I should’ve kicked him out—cold words, defensive posture, my usual routine, but tonight felt different. He wasn’t standing tall with that aristocratic vampire arrogance. His shoulders slumped slightly, posture stiff, like even he wasn’t sure he should be here.

He looked genuinely lost.

The silence between us wasn’t tense—just awkward. Like two people equally bad at starting honest conversations. I realised something I often forgot:

He wasn’t okay either. He was just as broken as I was.

I straightened slightly, leaning back against the headboard, still clutching the blanket over my chest.

He stepped closer then stopped. His gaze fixed on my hand, like the mark might speak if he stared long enough.

“What caused it?” he asked suddenly, as if reading my thoughts.

“A bored grandmother who wanted immortality like yours,” I said lightly. “This isn’t a normal mark.”

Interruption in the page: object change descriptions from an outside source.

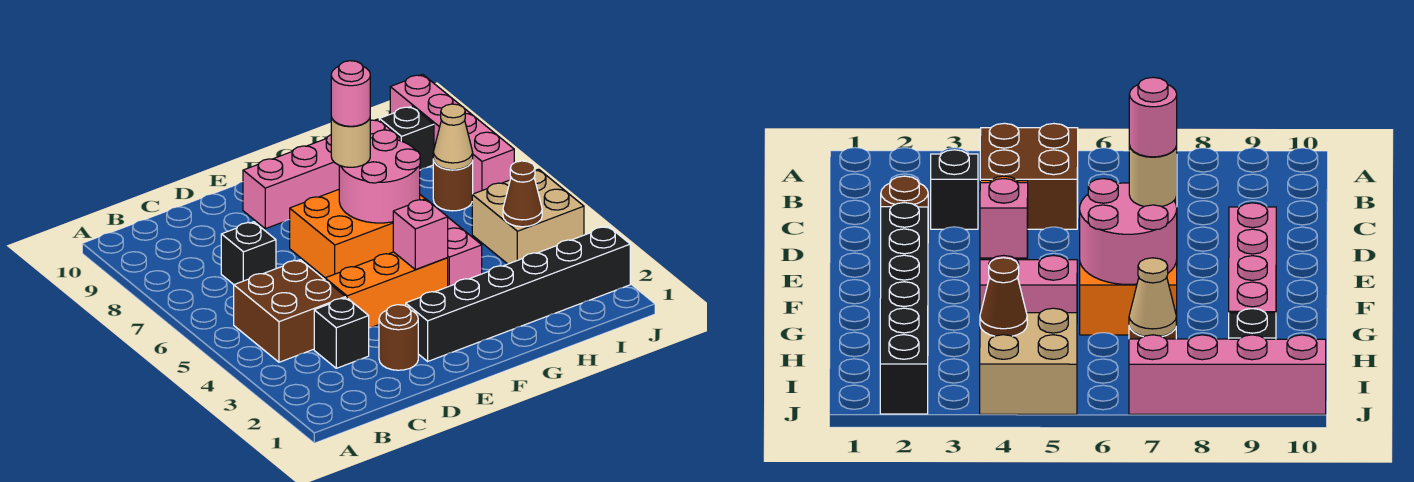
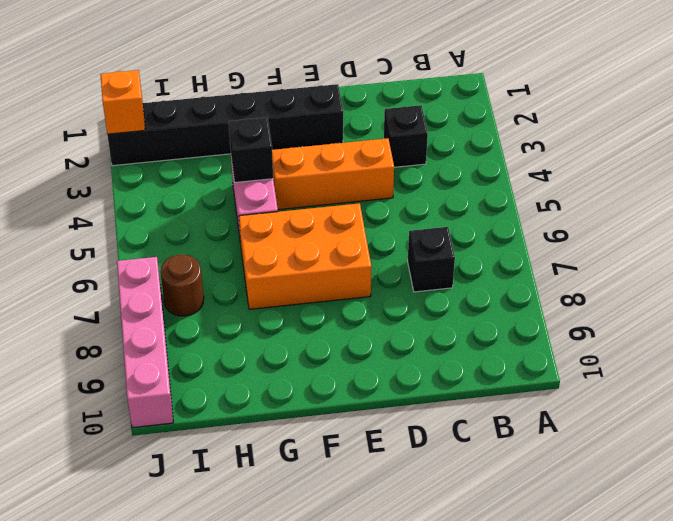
black brick G4 level 2 -> black brick I9 level 1
orange brick J2 level 2 -> none
none -> brown brick B4:C5 level 1
none -> brown round brick D2 level 1
none -> pink brick E9:H9 level 1

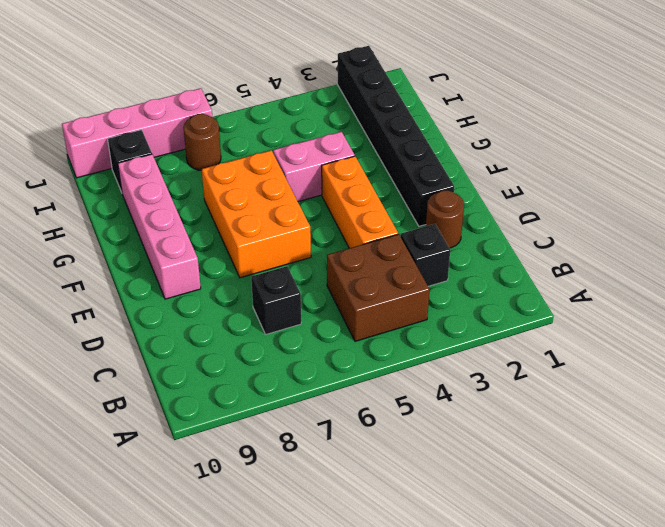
none -> tan brick I4:J5 level 1
none -> pink brick F4 level 2
none -> pink round brick F6:G7 level 2

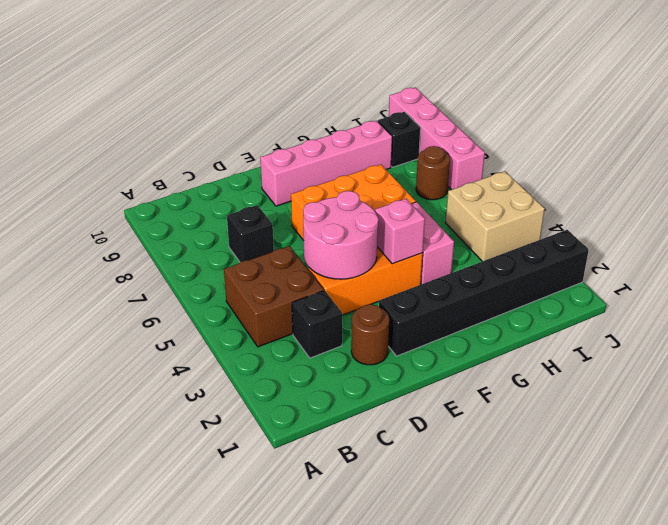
pink round brick D4:E5 level 2 -> pink round brick F6:G7 level 2
none -> brown cone I4 level 2
none -> tan cone I7 level 2
none -> tan round brick F7 level 3

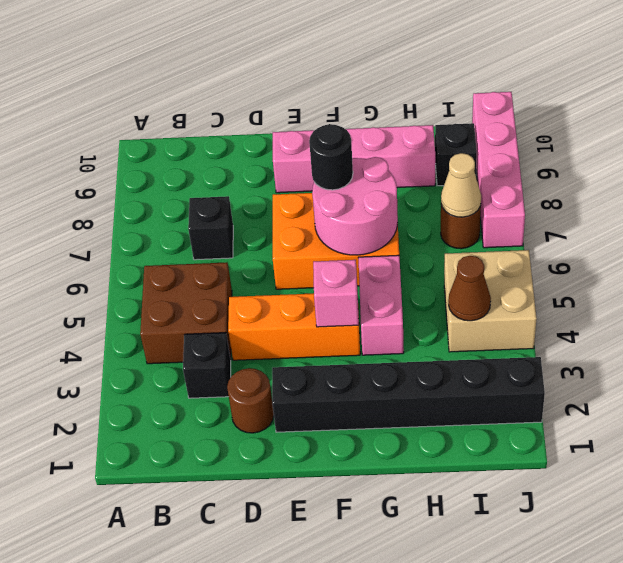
black round brick F7 level 3 -> tan round brick F7 level 3
none -> pink round brick F7 level 4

“Ridiculous,” he muttered, agreeing.

I hesitated, then asked, “Yeah. Maybe she thought ageing was fashionable. By the way, This Valentina—”

“Don’t.”

His tone wasn’t angry. Just… hurt. I nodded, understanding without pressing. That name probably tied back to whatever Professor Varkesh had hinted at.

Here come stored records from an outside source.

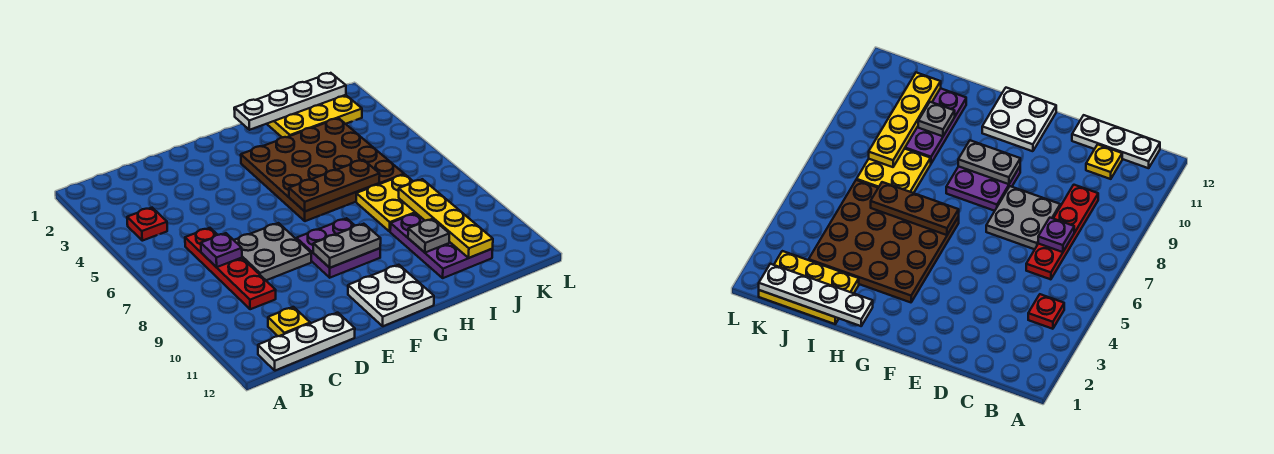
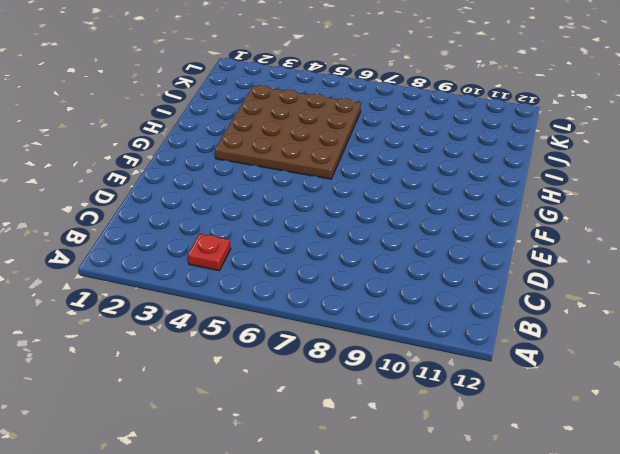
none -> white plate B12:D12 level 1
none -> red plate C6:C9 level 1
none -> yellow plate C11 level 1

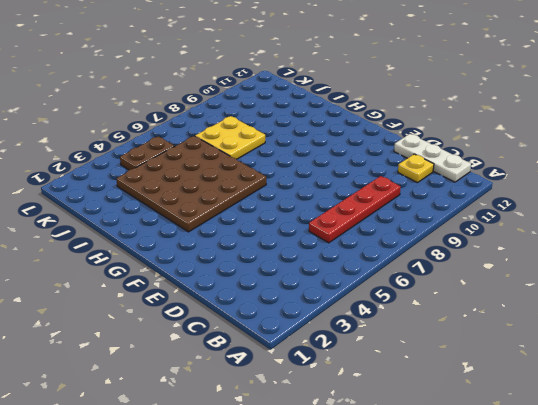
brown plate K4:K5 level 1 -> none
none -> red plate B4 level 1
none -> grey plate D7:E8 level 1
none -> purple plate F8:G9 level 1

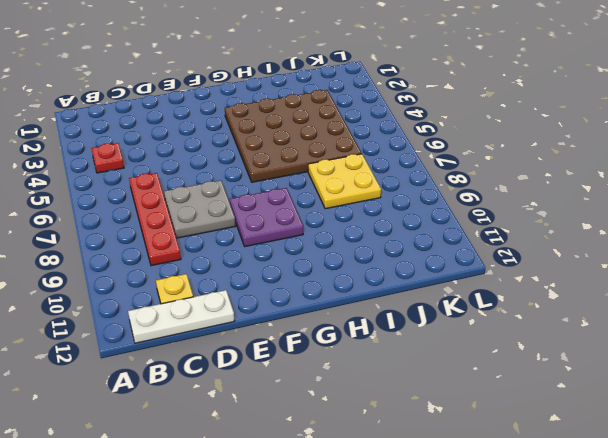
none -> white plate F11:G12 level 1
none -> yellow plate I1:K2 level 1
none -> purple plate I9:J11 level 1

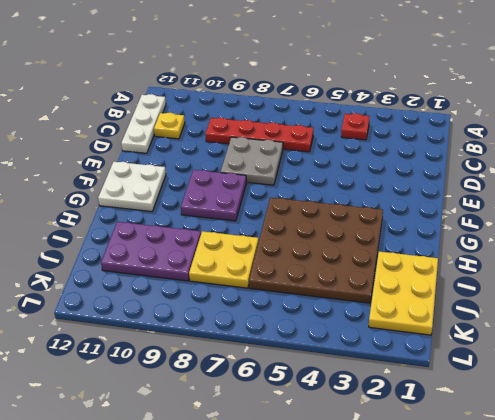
none -> purple plate C7 level 2
none -> grey plate F9:G9 level 2
none -> brown plate G6:I6 level 2

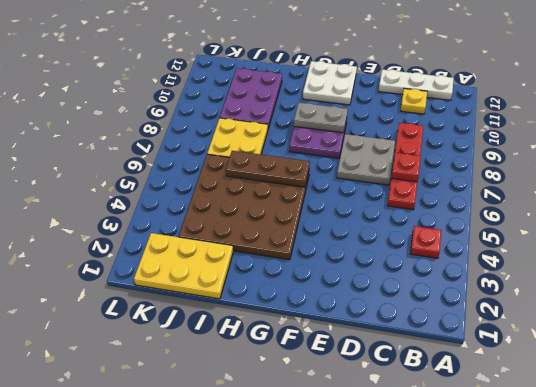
red plate C7 level 2 -> purple plate C7 level 2
none -> white plate H1:K1 level 2
none -> grey plate I10 level 2
none -> yellow plate J8:J11 level 2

I lifted my arms to tie my hair. An automatic movement I didn’t think twice about. I’d left the window open for the summer night breeze, hoping it would cool me down.

I didn’t think it’d be a mistake.

Irlan closed his eyes, inhaled sharply, then turned toward me. His eyes glowed red. His fangs slid out slowly.

For a split second, a bitter, badly-timed thought crossed my mind:

My life seriously needs to stop collecting emotionally unstable supernatural beings.

Strangely, the scariest part wasn’t his vampiric side. It was the fact that I could feel him fighting it. He leaned down, not exactly toward me but toward my neck.

Every hair on my body stood on end. I wanted to use magic, but the bracelet on my wrist would definitely alert Equilibrium and land me in detention.

So I closed my eyes. For a moment, I imagined his fangs sinking into my skin.

When I opened them again, Irlan was frozen—his fangs hovering just short of my neck.

“Skylar,” he whispered. “Hold me back.”

I swallowed hard, my heart pounding far too loudly for such a small room.

What was I supposed to say?

“Don’t… bite me?” I said finally. Quiet, but firm.

He froze.

“What?” I added. “You’re not exactly…”

Irlan lifted his head, looking straight at me. No blinking. Right—vampires don’t blink. He smiled faintly, lips brushing against mine with deliberate slowness.

Cold and wet, but I liked the way he kissed me.